L'azione del cortisolo è quella di produrre una mobilitazione generale delle risorse dell'organismo. L'azione del cortisolo si esplica modulando il metabolismo (incremento della produzione di glucosio nel fegato, aumento della mobilizzazione degli acidi grassi liberi rendendo disponibile più energia per la combustione, aumento della disponibilità di glucosio nel cervello, stimolazione dell'utilizzo delle proteine per la produzione di energia), e stimolando le reazioni del sistema immunitario. L'altra via, quella nervosa è sempre attivata dall'ipotalamo, che invia segnali ad alcune strutture nervose poste nel tronco encefalico, in particolare nel Locus coeruleus con rilascio di noradrenalina che va verso il resto del corpo (organi interni, vasi, cute). Le fibre simpatiche dal midollo spinale arrivano alla porzione midollare delle ghiandole surrenali (che si trova all'interno delle surrenali) dove viene stimolata la produzione di una miscela di sostanze eccitanti denominate catecolamine, composta da adrenalina e in misura minore da noradrenalina e dopamina. Le catecolamine incidono sulla funzione di vari organi: aumentano l'attività cardiaca, la pressione ed il flusso sanguigno, deviano l'afflusso del sangue ai muscoli ed ai reni, riducendo il diametro dei vasi sanguigni in periferia e aumentandolo nel fegato e nei muscoli. Il sistema nervoso autonomo risponde rapidamente allo stress e controlla l'attività di molti organi e sistemi del corpo umano, come il sistema cardiovascolare, respiratorio, gastrointestinale, renale, endocrino.

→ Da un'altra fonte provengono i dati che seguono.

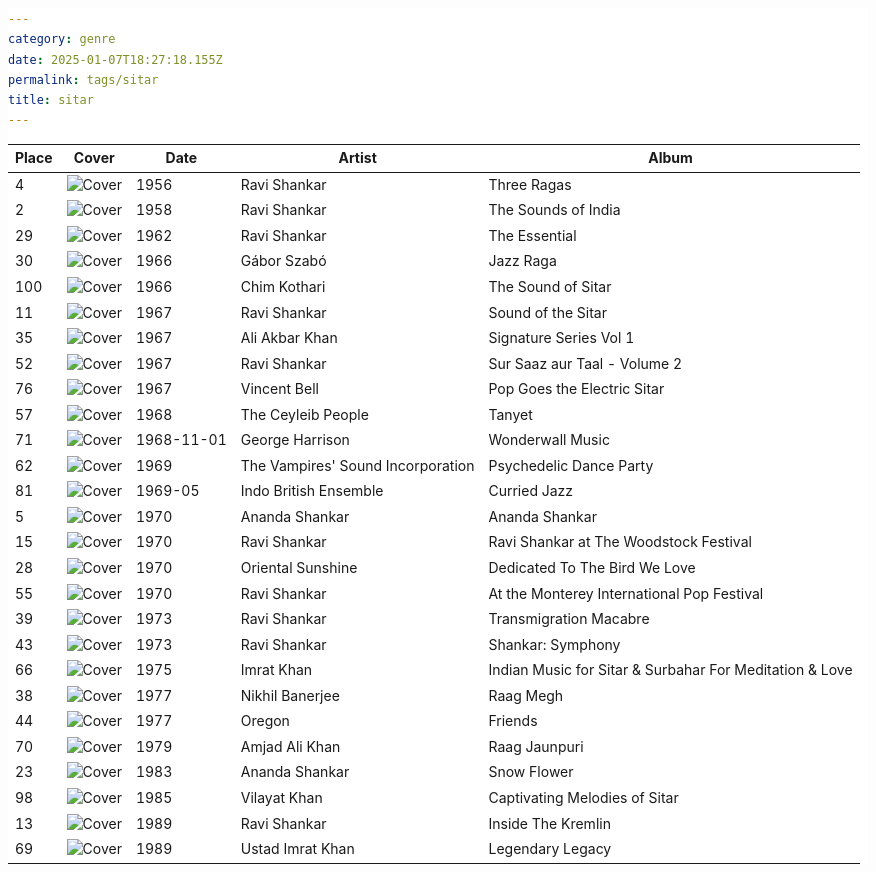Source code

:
 ```yaml
---
category: genre
date: 2025-01-07T18:27:18.155Z
permalink: tags/sitar
title: sitar
---
```


| Place | Cover | Date | Artist | Album |
|---|---|---|---|---|
| 4 | ![Cover](http://coverartarchive.org/release/3455163e-7f0b-47a3-ba2b-0640e93c8cc3/9785428535-250.jpg) | 1956 | Ravi Shankar | Three Ragas |
| 2 | ![Cover](http://coverartarchive.org/release/8415536b-cc0f-46b5-bfd4-95f87ec0b7ca/20559607098-250.jpg) | 1958 | Ravi Shankar | The Sounds of India |
| 29 | ![Cover](https://i.discogs.com/u-xvLXSvXUF74ye4t-t3siUVLGePxyxKzVbiMZdu1bM/rs:fit/g:sm/q:40/h:150/w:150/czM6Ly9kaXNjb2dz/LWRhdGFiYXNlLWlt/YWdlcy9SLTQwODU4/OTAtMTM1NDc0OTc0/NS02MzQ0LmpwZWc.jpeg) | 1962 | Ravi Shankar | The Essential |
| 30 | ![Cover](http://coverartarchive.org/release/70cac2b3-d70e-4cdb-9a19-491410211e9c/13509816465-250.jpg) | 1966 | Gábor Szabó | Jazz Raga |
| 100 | ![Cover](https://i.discogs.com/9Hngw-lmOvXZC8yCOZDuyvSLgjpO4S2mQTJu0dnGAbY/rs:fit/g:sm/q:40/h:150/w:150/czM6Ly9kaXNjb2dz/LWRhdGFiYXNlLWlt/YWdlcy9SLTI2MDA5/NjktMTI5MjU4NjA2/Mi5qcGVn.jpeg) | 1966 | Chim Kothari | The Sound of Sitar |
| 11 | ![Cover](http://coverartarchive.org/release/ef77ae2e-3934-484e-9eec-8ec75bff87e0/9762539823-250.jpg) | 1967 | Ravi Shankar | Sound of the Sitar |
| 35 | ![Cover](https://i.discogs.com/GO1L6S7nzOYwi706qiY1D3pK9EK4oUOj69dJnEqHzTc/rs:fit/g:sm/q:40/h:150/w:150/czM6Ly9kaXNjb2dz/LWRhdGFiYXNlLWlt/YWdlcy9SLTU3MDEz/NzQtMTQwMDMzMzQz/OC02MjU1LmpwZWc.jpeg) | 1967 | Ali Akbar Khan | Signature Series Vol 1 |
| 52 | ![Cover](https://i.discogs.com/q7BzBcNJW5OUjZZw-l_ubdZTvv5xvOxyt4FwldexZlU/rs:fit/g:sm/q:40/h:150/w:150/czM6Ly9kaXNjb2dz/LWRhdGFiYXNlLWlt/YWdlcy9SLTE3NTgx/NjQtMTI0MTQ0NDQ2/MC5qcGVn.jpeg) | 1967 | Ravi Shankar | Sur Saaz aur Taal - Volume 2 |
| 76 | ![Cover](http://coverartarchive.org/release/9b4b6009-a0fc-41d5-af68-6828c03dc0d1/6329040115-250.jpg) | 1967 | Vincent Bell | Pop Goes the Electric Sitar |
| 57 | ![Cover](http://coverartarchive.org/release/314ab737-9472-4bdf-8702-d25483db4f04/8730057736-250.jpg) | 1968 | The Ceyleib People | Tanyet |
| 71 | ![Cover](https://i.discogs.com/_kPjaoXZZ1OQXm8XoJb_1_0C1IYORqa_1QM9Y0fG2Rw/rs:fit/g:sm/q:40/h:150/w:150/czM6Ly9kaXNjb2dz/LWRhdGFiYXNlLWlt/YWdlcy9SLTM5NDQw/Ni0xMzQ5MzkwODc5/LTUxNjUuanBlZw.jpeg) | 1968-11-01 | George Harrison | Wonderwall Music |
| 62 | ![Cover](https://i.discogs.com/pDlzGxQXWonqX-511CeF0GD2VjEIzjD9XMMT2iNjnSY/rs:fit/g:sm/q:40/h:150/w:150/czM6Ly9kaXNjb2dz/LWRhdGFiYXNlLWlt/YWdlcy9SLTEyMTY2/NzItMTM4NzMwMzY0/NS0xMTEyLmpwZWc.jpeg) | 1969 | The Vampires' Sound Incorporation | Psychedelic Dance Party |
| 81 | ![Cover](https://i.discogs.com/G9w1O1J-ooJsWshxU84QPB9L_yNrHHb0gR1ELbOYR5c/rs:fit/g:sm/q:40/h:150/w:150/czM6Ly9kaXNjb2dz/LWRhdGFiYXNlLWlt/YWdlcy9SLTIzMjA3/OTQtMTI3NjcyNTM1/MS5qcGVn.jpeg) | 1969-05 | Indo British Ensemble | Curried Jazz |
| 5 | ![Cover](http://coverartarchive.org/release/adf336d1-4ffd-4700-bddf-74cce6f268f0/23120856687-250.jpg) | 1970 | Ananda Shankar | Ananda Shankar |
| 15 | ![Cover](http://coverartarchive.org/release/04485c7f-c900-439f-baeb-7d35342c72af/33639405249-250.jpg) | 1970 | Ravi Shankar | Ravi Shankar at The Woodstock Festival |
| 28 | ![Cover](http://coverartarchive.org/release/99a9472b-72aa-4e3f-9587-de13cb0dd1a8/10830971348-250.jpg) | 1970 | Oriental Sunshine | Dedicated To The Bird We Love |
| 55 | ![Cover](https://i.discogs.com/O8KKrocvXa1cmhPg9--ZUVPKHPe9F1MuBdnUujWiRSM/rs:fit/g:sm/q:40/h:150/w:150/czM6Ly9kaXNjb2dz/LWRhdGFiYXNlLWlt/YWdlcy9SLTEyODA4/NDA2LTE1NDIzNjcx/NjQtODEzOC5qcGVn.jpeg) | 1970 | Ravi Shankar | At the Monterey International Pop Festival |
| 39 | ![Cover](https://i.discogs.com/nhSOqQAGxyLKtgqeZpEEvwu6cKlSd4-hxOMqH56Qfag/rs:fit/g:sm/q:40/h:150/w:150/czM6Ly9kaXNjb2dz/LWRhdGFiYXNlLWlt/YWdlcy9SLTE4MDg2/MDctMTI0NDY5MTE4/MS5qcGVn.jpeg) | 1973 | Ravi Shankar | Transmigration Macabre |
| 43 | ![Cover](https://i.discogs.com/q7BzBcNJW5OUjZZw-l_ubdZTvv5xvOxyt4FwldexZlU/rs:fit/g:sm/q:40/h:150/w:150/czM6Ly9kaXNjb2dz/LWRhdGFiYXNlLWlt/YWdlcy9SLTE3NTgx/NjQtMTI0MTQ0NDQ2/MC5qcGVn.jpeg) | 1973 | Ravi Shankar | Shankar: Symphony |
| 66 | ![Cover](https://i.discogs.com/T6HhJpBMM4PK2KPuEijsNUlPrbcv_jmWsN2fwdCbgYA/rs:fit/g:sm/q:40/h:150/w:150/czM6Ly9kaXNjb2dz/LWRhdGFiYXNlLWlt/YWdlcy9SLTM1MzU4/NTAtMTU0NTEyMzA4/MS0xMzE5LmpwZWc.jpeg) | 1975 | Imrat Khan | Indian Music for Sitar &amp; Surbahar For Meditation &amp; Love |
| 38 | ![Cover](https://i.discogs.com/nouiceerVv_t2sIwJxwOeBNa5N6wlHw_uOz1SUU_JGo/rs:fit/g:sm/q:40/h:150/w:150/czM6Ly9kaXNjb2dz/LWRhdGFiYXNlLWlt/YWdlcy9SLTk3ODAw/MzYtMTUxMjU3MzA1/NS03MTc4LmpwZWc.jpeg) | 1977 | Nikhil Banerjee | Raag Megh |
| 44 | ![Cover](https://i.discogs.com/t5LN8bCWE4oMzLJ0x_p8_L0pKkkD4MgRID0iF-HJrWo/rs:fit/g:sm/q:40/h:150/w:150/czM6Ly9kaXNjb2dz/LWRhdGFiYXNlLWlt/YWdlcy9SLTI0MDc1/NDYtMTYwODcxNjgy/My01NDkyLmpwZWc.jpeg) | 1977 | Oregon | Friends |
| 70 | ![Cover](https://i.discogs.com/xQyFPM4FHopqAHevpZ6JV6unbX3oZqp8LG1diIAD9ME/rs:fit/g:sm/q:40/h:150/w:150/czM6Ly9kaXNjb2dz/LWRhdGFiYXNlLWlt/YWdlcy9SLTg2Nzcy/NTItMTQ4ODM0MjI0/NS04MDE2LmpwZWc.jpeg) | 1979 | Amjad Ali Khan | Raag Jaunpuri |
| 23 | ![Cover](https://i.discogs.com/iEyetPmEDb1Jpt14zaGYnQHCL1gZnvcnd2bNwB9EPQE/rs:fit/g:sm/q:40/h:150/w:150/czM6Ly9kaXNjb2dz/LWRhdGFiYXNlLWlt/YWdlcy9SLTM4NDkz/MzEtMTM0Njc5MDQ0/NS01OTAwLmpwZWc.jpeg) | 1983 | Ananda Shankar | Snow Flower |
| 98 | ![Cover](https://i.discogs.com/N7Q2dEnne2ziEft0x8lEziul05qy7cnHIThz-CkrHv4/rs:fit/g:sm/q:40/h:150/w:150/czM6Ly9kaXNjb2dz/LWRhdGFiYXNlLWlt/YWdlcy9SLTExMjM5/ODU1LTE1MTI1MTc4/ODQtMjA5OC5qcGVn.jpeg) | 1985 | Vilayat Khan | Captivating Melodies of Sitar |
| 13 | ![Cover](http://coverartarchive.org/release/80d8cd93-abcf-3d07-9e81-4d74ff31dd65/4499476883-250.jpg) | 1989 | Ravi Shankar | Inside The Kremlin |
| 69 | ![Cover](https://i.discogs.com/f1p7ATn47Ptf_iRDhbiiSefW0ptcZ5-6ETLQI8PTrak/rs:fit/g:sm/q:40/h:150/w:150/czM6Ly9kaXNjb2dz/LWRhdGFiYXNlLWlt/YWdlcy9SLTM3MDk0/OTMtMTU4OTg3MzY4/Ni0xMzA1LmpwZWc.jpeg) | 1989 | Ustad Imrat Khan | Legendary Legacy |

Le due vie del sistema dello stress sono intrecciate in numerosi punti di interazione. I processi bidirezionali dello stress sono protettivi per l'individuo e promuovono l'adattamento (allostasi). L'uso eccesivo, però, o disfunzionale di questi processi causa condizioni di progressiva disregolazione, che determina uno stato di malessere fisico e mentale e compromette le capacità di resilienza e la salute.

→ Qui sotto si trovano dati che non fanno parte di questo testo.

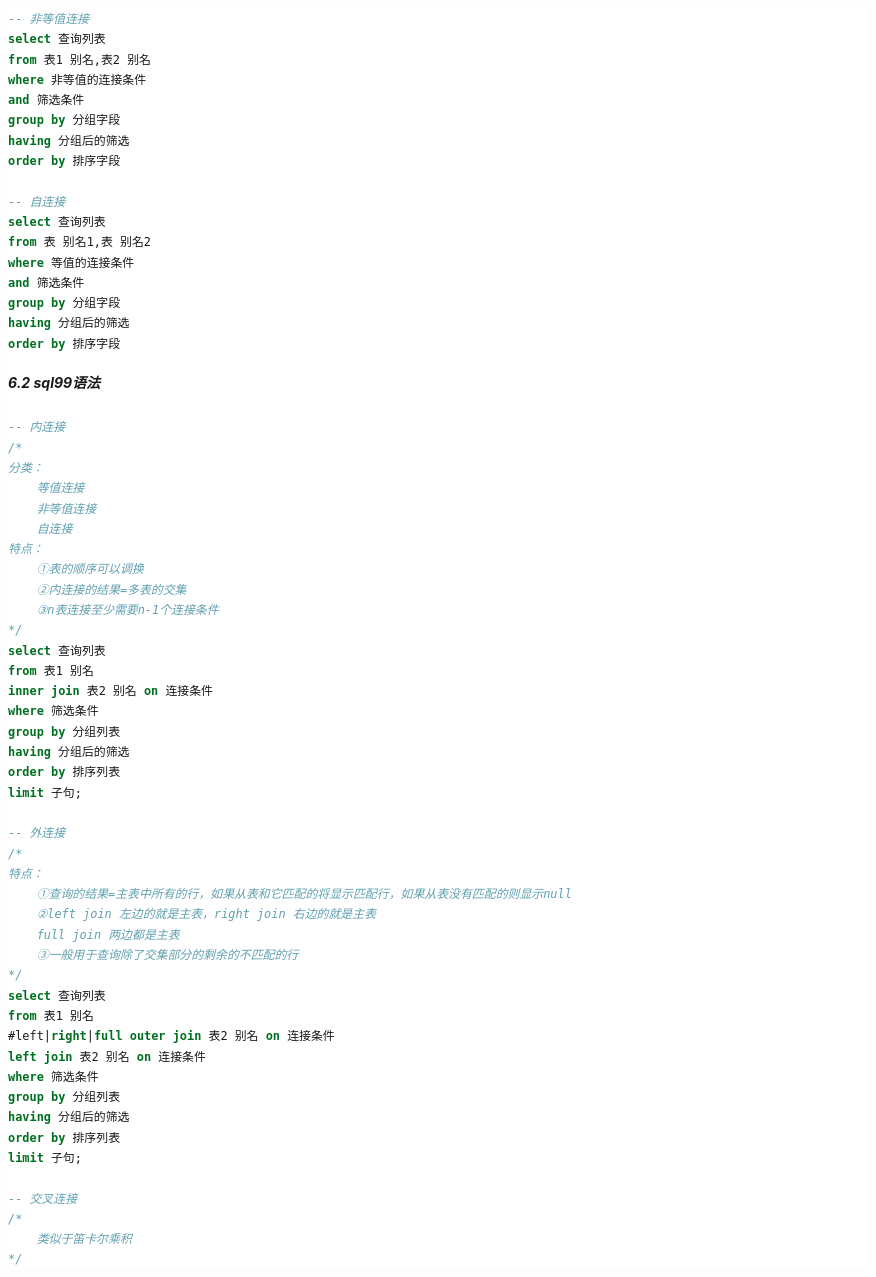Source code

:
 ```sql
-- 非等值连接
select 查询列表
from 表1 别名,表2 别名
where 非等值的连接条件
and 筛选条件
group by 分组字段
having 分组后的筛选
order by 排序字段

-- 自连接
select 查询列表
from 表 别名1,表 别名2
where 等值的连接条件
and 筛选条件
group by 分组字段
having 分组后的筛选
order by 排序字段
```

##### 6.2 sql99语法
```sql
-- 内连接
/*
分类：
    等值连接
    非等值连接
    自连接
特点：
    ①表的顺序可以调换
    ②内连接的结果=多表的交集
    ③n表连接至少需要n-1个连接条件
*/
select 查询列表
from 表1 别名
inner join 表2 别名 on 连接条件
where 筛选条件
group by 分组列表
having 分组后的筛选
order by 排序列表
limit 子句;

-- 外连接
/*
特点：
    ①查询的结果=主表中所有的行，如果从表和它匹配的将显示匹配行，如果从表没有匹配的则显示null
    ②left join 左边的就是主表，right join 右边的就是主表
    full join 两边都是主表
    ③一般用于查询除了交集部分的剩余的不匹配的行
*/
select 查询列表
from 表1 别名
#left|right|full outer join 表2 别名 on 连接条件
left join 表2 别名 on 连接条件
where 筛选条件
group by 分组列表
having 分组后的筛选
order by 排序列表
limit 子句;

-- 交叉连接
/*
    类似于笛卡尔乘积
*/
```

L'interazione tra il sistema nervoso centrale (SNC) e il sistema immunitario avviene a molti livelli, tramite i neurotrasmettitori, le citochine e gli ormoni. Il cervello modula l'attività immunitaria mediante i neurotrasmettitori (acetilcolina, noradrenalina, serotonina, istamina, glutammato), i neuropeptidi (ormone adrenocorticotropo o ACTH, prolattina, vasopressina, ossitocina, somatostatina, encefaline, endorfine), fattori di crescita (fattori di crescita neuronale o NFG) e ormoni (adrenalina e glucocorticidi). A sua volta il sistema immunitario modula le cellule nervose del SNC mediante le citochine e le chemochine. Molte cellule immunitarie hanno recettori per i neurotrasmettitori, neuropapetidi e ormoni, e il loro comportamento può essere influenzato direttamente tramite questi recettori o indirettamente come risultato dell'azione delle citochine a seguito dell'attivazione del SNC.

La disregolazione del sistema dello stress da parte di emozioni, traumi ed eventi stressanti in genere, altera l'assetto e il funzionamento del sistema immunitario. Se nel breve periodo, il cortisolo, l'adrenalina e la noradrenalina (catecolamine) hanno un effetto tonificante anche sull'immunità, nel medio-lungo periodo, queste sostanze collocano la risposta immunitaria su una posizione inadatta. L'alterazione del sistema dello stress e la sovrapproduzione di cortisolo possono causare l'atrofia dell'ippocampo, area cerebrale, come abbiamo già detto, deputata alla formazione della memoria a lungo termine. Senza contare che un prolungato stato di stress cronico aumenta le dimensione dell'amigdala che aumenta la sua sensibilità squilibrando la sua importante funzione di filtro regolatorio delle emozioni. Quindi una situazione di stress continuo nel tempo può ridurre e deprimere la risposta immunitaria e come una cronicizzazione dell'attivazione dello stress (stress cronico) vada a disregolare le risposte immunitarie alterando l’equilibrio delle citochine.